Selama beberapa bulan Delon tinggal bersama keluarga Sukarto. Ternyata tingkah anak itu sungguh menyebalkan. Yang membuat keluarga itu berpikir pantas saja anak ini sebatang kara. Bahkan keluarga Sukarto juga sampai berpikir apa jangan-jangan kedua orang tuanya bunuh diri karena tidak tahan akan kelakuan anaknya.

Delon adalah seorang pemuda dengan usia 27 tahun. Pekerjaannya tidak pernah tetap. Akan tetapi akhirnya Delon ketahuan mendapatkan uang dengan cara mencopet. Sasarannya biasanya adalah nenek-nenek dan anak SD.

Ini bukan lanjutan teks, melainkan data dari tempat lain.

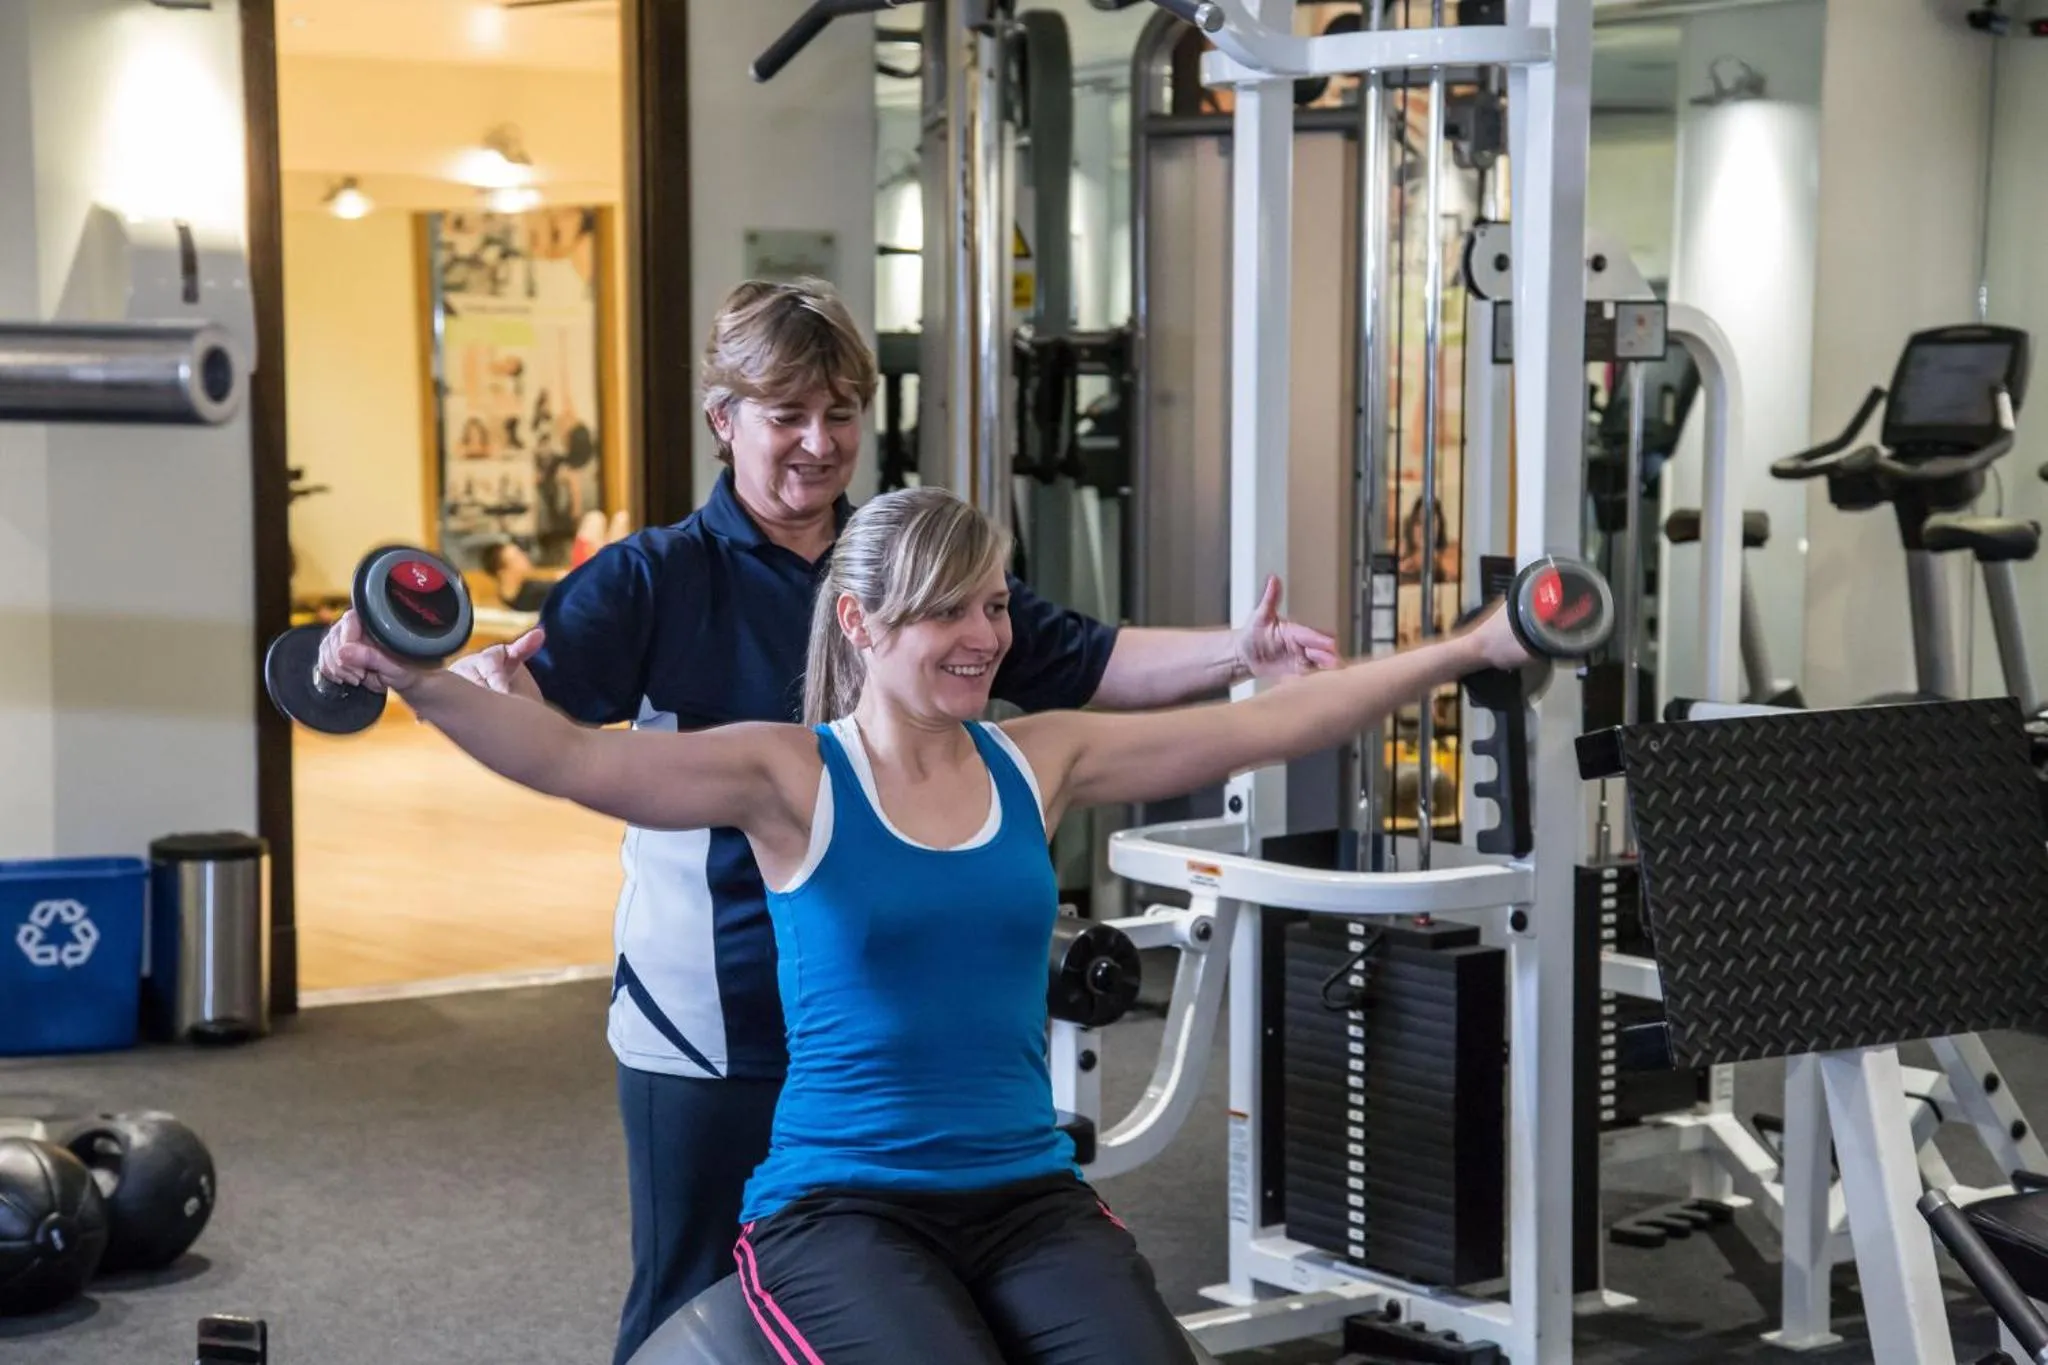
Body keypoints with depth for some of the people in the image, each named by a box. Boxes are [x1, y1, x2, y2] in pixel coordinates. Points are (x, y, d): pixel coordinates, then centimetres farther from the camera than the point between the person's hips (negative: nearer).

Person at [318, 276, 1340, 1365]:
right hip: (710, 1026, -4)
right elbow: (537, 692, -22)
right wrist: (441, 676, -44)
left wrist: (1239, 653, -9)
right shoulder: (657, 578, -8)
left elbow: (1085, 664, 5)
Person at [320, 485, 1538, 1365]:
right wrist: (413, 680, -33)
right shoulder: (789, 778, -4)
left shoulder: (1038, 762, 8)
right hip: (841, 1203, -3)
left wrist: (1468, 652, 3)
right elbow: (572, 761, -17)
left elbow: (1263, 729, 7)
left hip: (1027, 1193, 4)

Belum lagi tingkah lakunya di rumah. Delon ternyata tidak memiliki rasa hormat sama sekali terhadap keluarga Sukarto. Seenaknya dia meminjam celana Bento. Tidur siang di kamar Indah dan Rhoma. Dan berbagai hal aneh yang sangat menyebalkan.

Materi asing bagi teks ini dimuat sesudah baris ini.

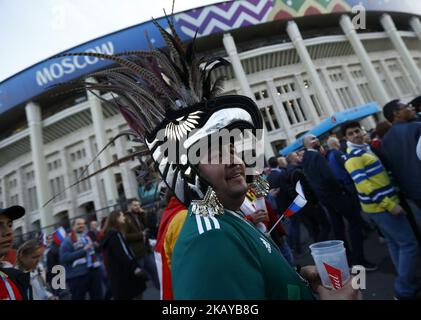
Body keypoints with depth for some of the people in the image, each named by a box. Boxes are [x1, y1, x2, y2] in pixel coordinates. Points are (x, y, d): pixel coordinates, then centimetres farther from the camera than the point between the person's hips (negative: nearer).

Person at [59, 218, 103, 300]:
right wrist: (83, 250, -20)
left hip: (94, 271, 6)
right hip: (78, 275, -5)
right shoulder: (68, 240, -6)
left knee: (97, 296, 13)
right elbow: (64, 257, -18)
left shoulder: (88, 237, 12)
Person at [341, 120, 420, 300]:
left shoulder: (364, 149, 13)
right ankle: (405, 290, 7)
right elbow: (363, 185, -26)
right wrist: (390, 204, -24)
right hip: (381, 206, -10)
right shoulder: (353, 156, -18)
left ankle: (406, 283, 34)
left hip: (379, 205, 10)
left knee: (394, 243, 19)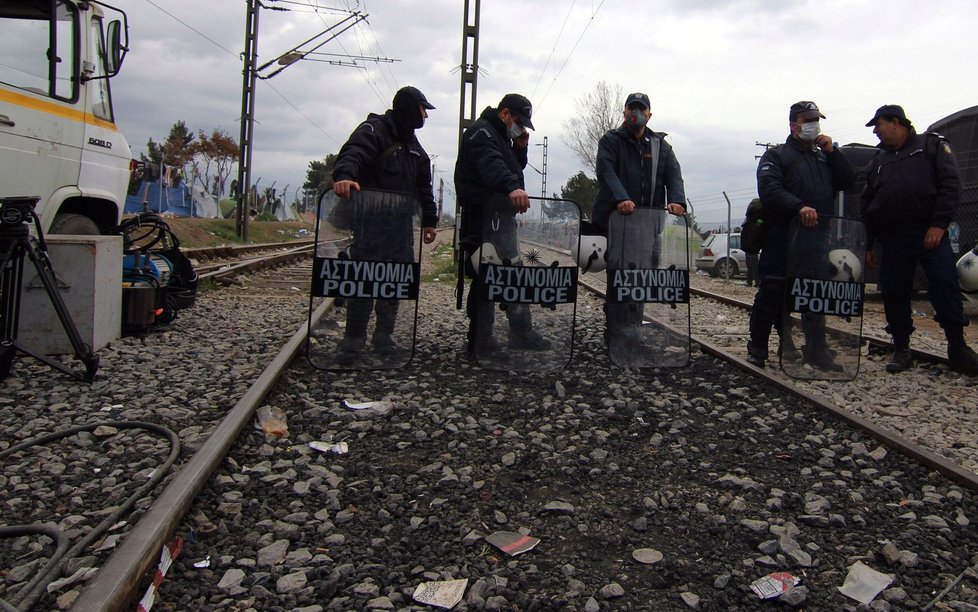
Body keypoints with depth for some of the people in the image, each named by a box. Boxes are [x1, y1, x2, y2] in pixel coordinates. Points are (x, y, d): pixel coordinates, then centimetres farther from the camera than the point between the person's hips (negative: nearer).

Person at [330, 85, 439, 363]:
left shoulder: (412, 144, 21)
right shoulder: (373, 130, -4)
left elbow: (423, 185, 26)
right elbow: (352, 153, -24)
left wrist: (429, 220, 23)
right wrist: (344, 175, -45)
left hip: (401, 221, 7)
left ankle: (384, 334, 15)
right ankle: (353, 339, 0)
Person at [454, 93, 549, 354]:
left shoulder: (501, 136, 26)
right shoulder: (481, 132, -7)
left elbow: (514, 167, 29)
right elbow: (492, 165, -28)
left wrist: (520, 148, 10)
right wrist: (512, 187, -45)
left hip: (498, 215, 11)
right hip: (488, 213, -11)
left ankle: (480, 341, 13)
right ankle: (522, 333, -13)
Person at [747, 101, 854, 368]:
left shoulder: (823, 157, 22)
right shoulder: (776, 155, 2)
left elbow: (848, 182, 14)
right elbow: (769, 188, -15)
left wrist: (832, 152, 4)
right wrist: (799, 207, -29)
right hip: (782, 237, -6)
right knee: (772, 294, -4)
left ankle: (816, 351, 16)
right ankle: (757, 349, 6)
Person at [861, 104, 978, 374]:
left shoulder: (932, 145, 7)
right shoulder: (878, 161, 21)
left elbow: (950, 185, -3)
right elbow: (867, 206, 20)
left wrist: (939, 225, -14)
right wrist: (867, 245, 14)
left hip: (929, 232, -4)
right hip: (891, 238, 4)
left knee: (946, 286, -10)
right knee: (894, 293, 3)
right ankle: (902, 349, 13)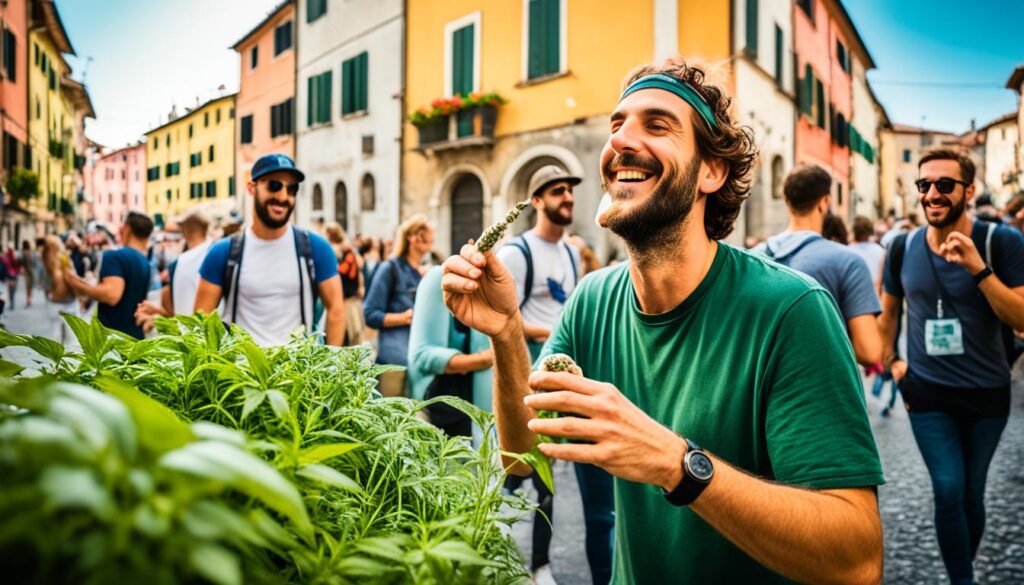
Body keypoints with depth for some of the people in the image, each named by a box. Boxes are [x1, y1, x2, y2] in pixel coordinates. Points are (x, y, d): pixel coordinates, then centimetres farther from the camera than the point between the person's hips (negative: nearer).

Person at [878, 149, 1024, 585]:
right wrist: (890, 361, 7)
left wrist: (978, 269, -27)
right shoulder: (903, 248, -2)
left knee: (971, 493, 12)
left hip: (986, 392, -1)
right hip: (927, 393, 1)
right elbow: (888, 311, 14)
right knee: (949, 491, -6)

Puncaknya terjadi ketika dia meminta Indah untuk mandi bersama. Seketika saja kesabaran Rhoma habis. Dia berniat membunuh Delon. Dia berhasil dicegah.

Memang rencana awal keluarga Sukarto dapat dikatakan sangat kejam. Karena keluarga Sukarto berniat untuk membunuh Delon dan mendapat uang asuransi dari kematiannya. Tetapi entah kenapa mereka akhirnya tidak sampai hati melakukannya.

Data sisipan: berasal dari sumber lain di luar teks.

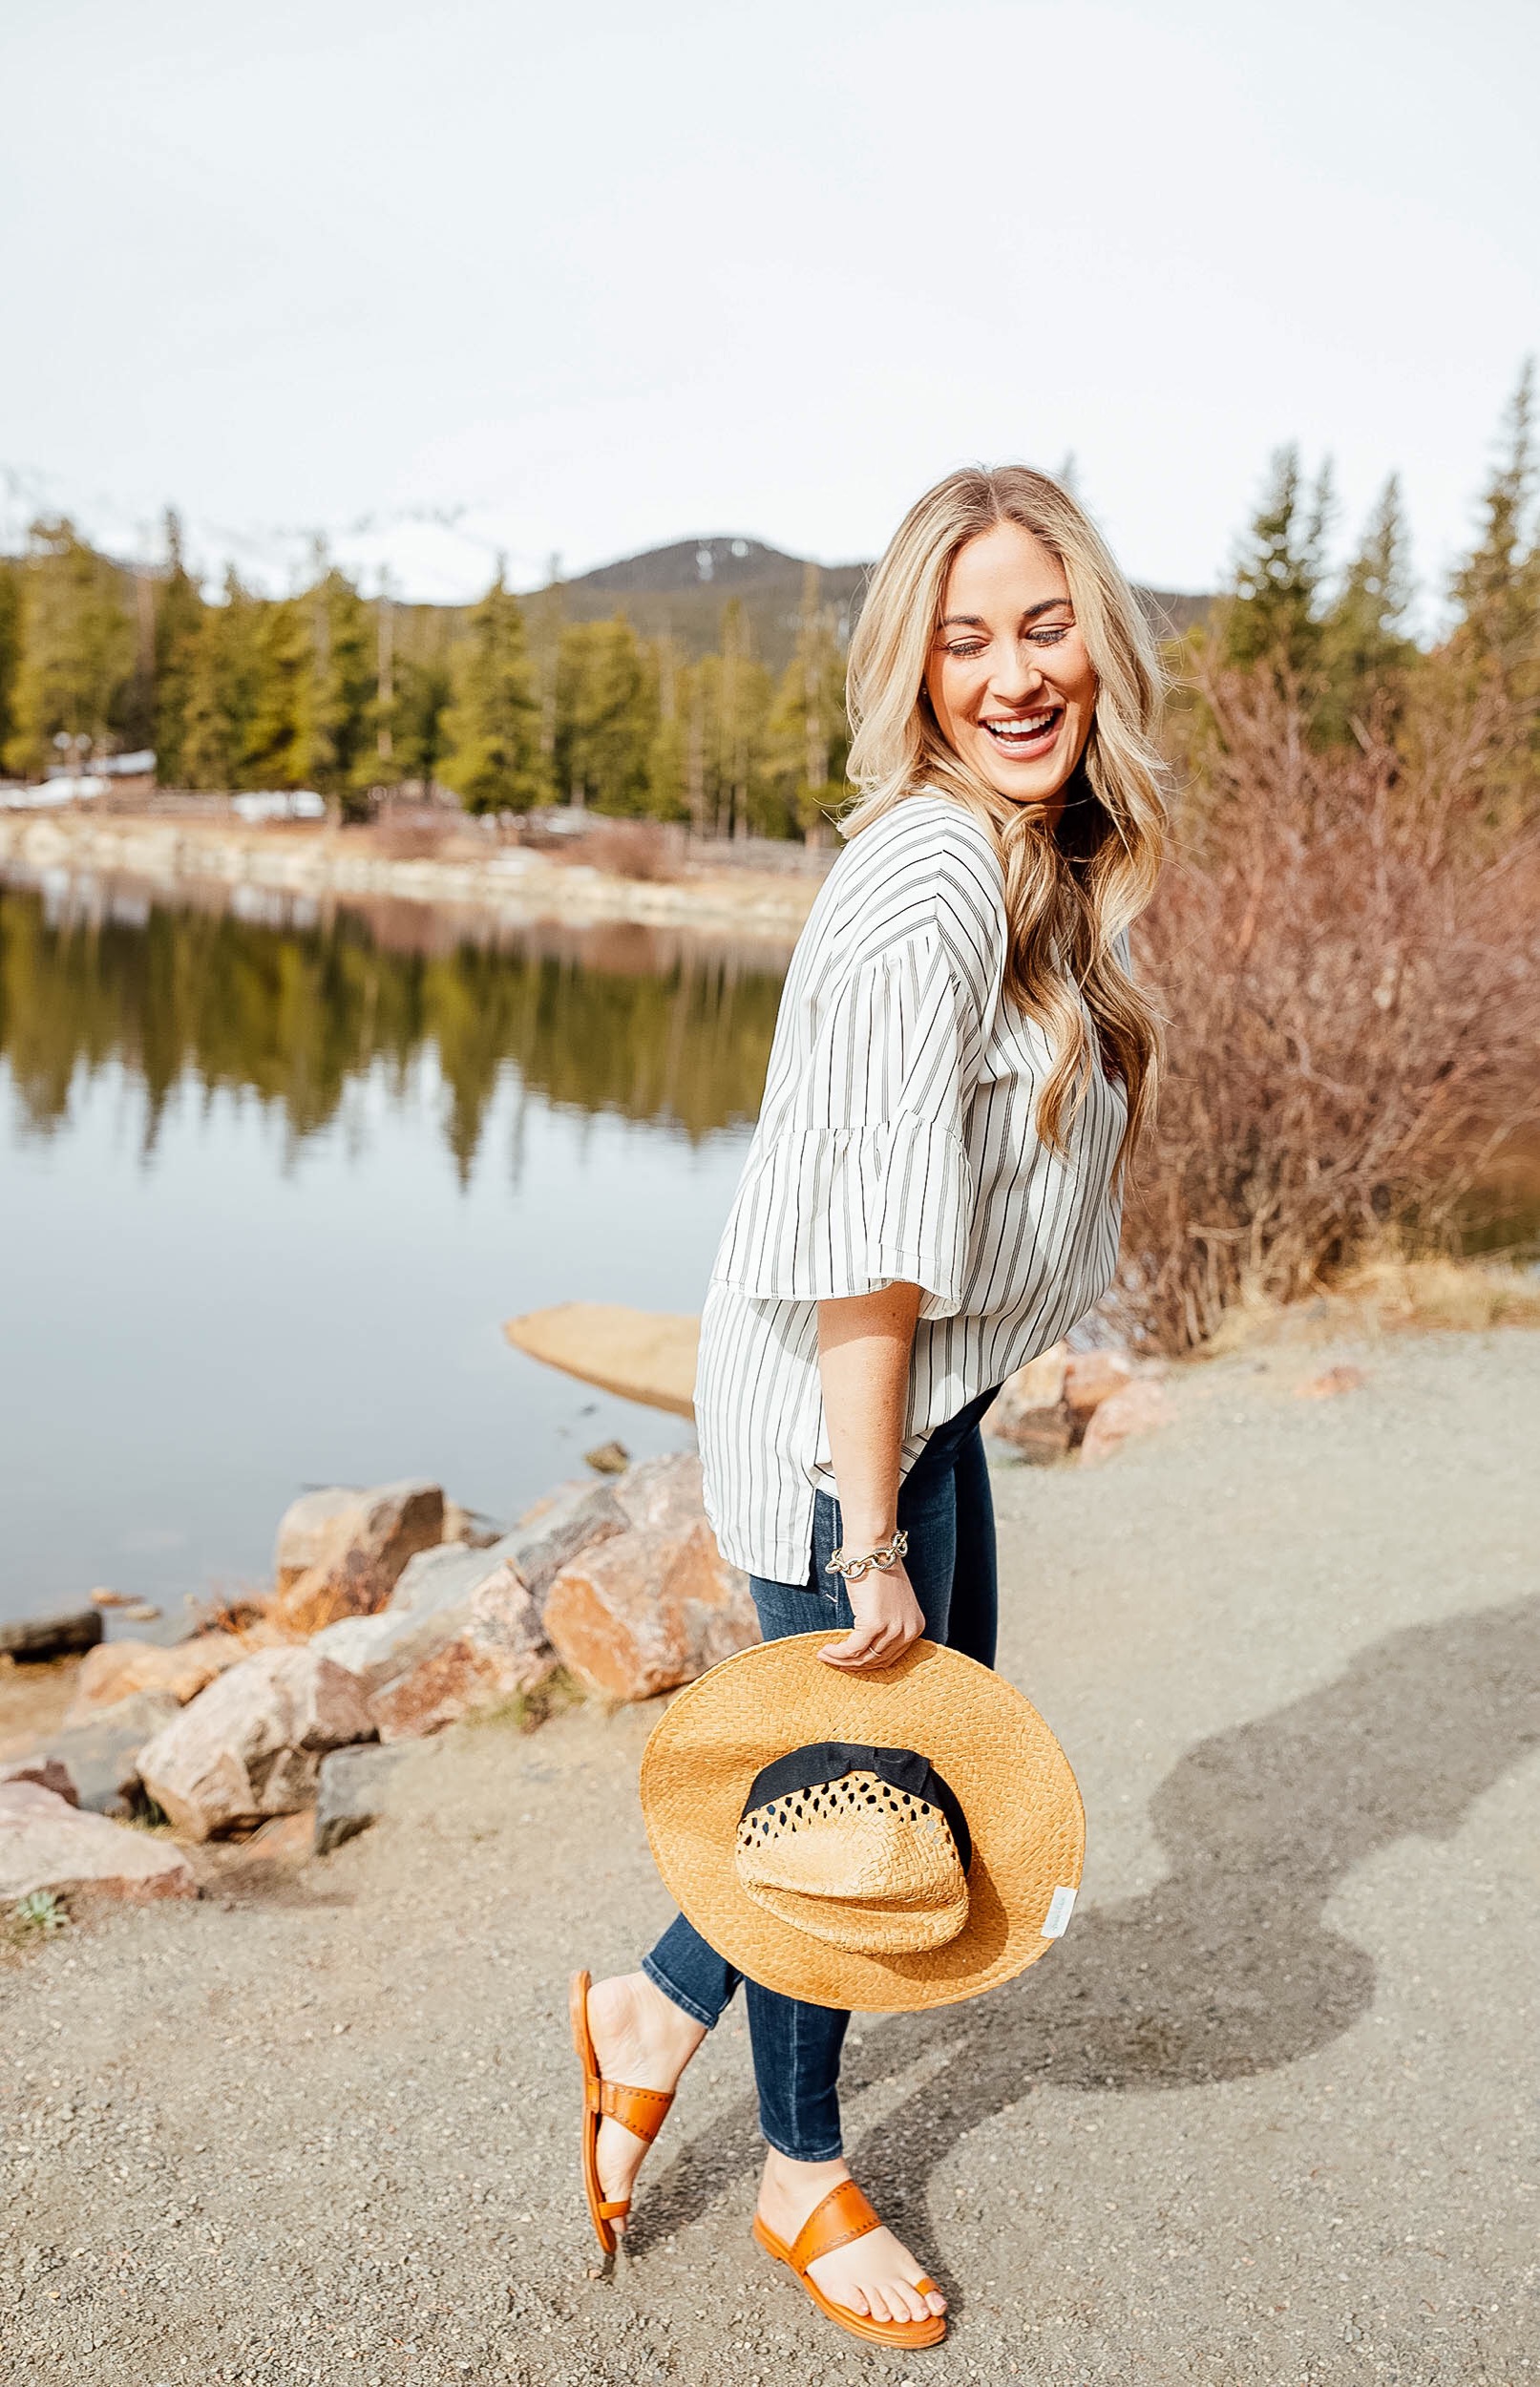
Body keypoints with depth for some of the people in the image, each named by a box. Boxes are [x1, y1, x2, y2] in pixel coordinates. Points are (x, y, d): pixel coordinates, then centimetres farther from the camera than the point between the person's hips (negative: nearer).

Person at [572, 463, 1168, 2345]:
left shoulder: (1045, 866, 6)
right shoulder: (930, 884, -25)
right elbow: (872, 1252, -26)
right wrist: (871, 1545, -23)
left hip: (933, 1399, 9)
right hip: (836, 1418, -9)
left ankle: (659, 2013, 39)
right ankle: (803, 2170, 36)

Delonpun direncanakan untuk diusir dari rumah itu. akan tetapi Delon tidak mau dan mengancam akan membunuh mereka semua. Akhirnya Delon dibiarkan tinggal di rumah itu.

Keluarga Sukarto mendapatkan keberuntungan lagi. Beberapa hari setelah Delon menolak keluar dari rumah mereka, Delon meninggal dunia!

Si malang Delon terpeleset di kamar mandi dan terjatuh membentur kepalanya hingga menyebabkan kematian. Keluarga Sukarto bersuka-cita karenanya. Tanpa di duga mereka tidak perlu membunuh Delon dengan tangan mereka sendiri. Setidaknya itulah fakta yang ditarik oleh polisi. Bahwa Delon mati karena kesalahannya sendiri yang terpeleset di kamar mandi. Atau mungkinkah ada yang membuatnya seolah-olah terpeleset hingga terlihat seperti kecelakaan?

Akan tetapi pada keluarga Sukarto tidak terlihat bahwa mereka memang membunuh Delon. Seluruh keluarga Sukarto terlihat benar-benar seperti tidak habis pikir bahwa Delon mati terpeleset di kamar mandi. Semua keluarga Sukarto tentu saja walau menerima kematian Delon dengan sukacita tetap menimbulkan wajah shock pada muka mereka. Semua keluarga Sukarto kecuali satu orang.

Pada malam harinya, ketika mereka sedang mengadakan pesta kecil di rumah, orang yang satu itu mengajukan ide pada keluarga Sukarto.

“ Mendingan kita ngerayain ini semua ke Villa di Puncak aja. Villanya yang sepi tapi. Jauh dari keramaian. Abis kan kita udah dibuat pusing selama beberapa bulan gara-gara Delon ini. Gimana, setuju enggak?” kata Taufik Hidayat mengajukan idenya.

“ Iya..iya. bener tuh. Yuk, besok aja kita langsung pergi ke Puncak cari Villa. Hm yang sepi ya? Iya bener juga ya, enak yang sepi-sepi, biar kita relax..” Jawab sang ayah dengan antusias.

Keluarga Sukarto yang lain juga menyetujui ide bagus dari Taufik Hidayat tersebut.

“ Iya. Yang sepi…” tergulir senyum dingin di bibir Taufik Hidayat.

Di adaptasi dari film Korea berjudul sama : Just Do It.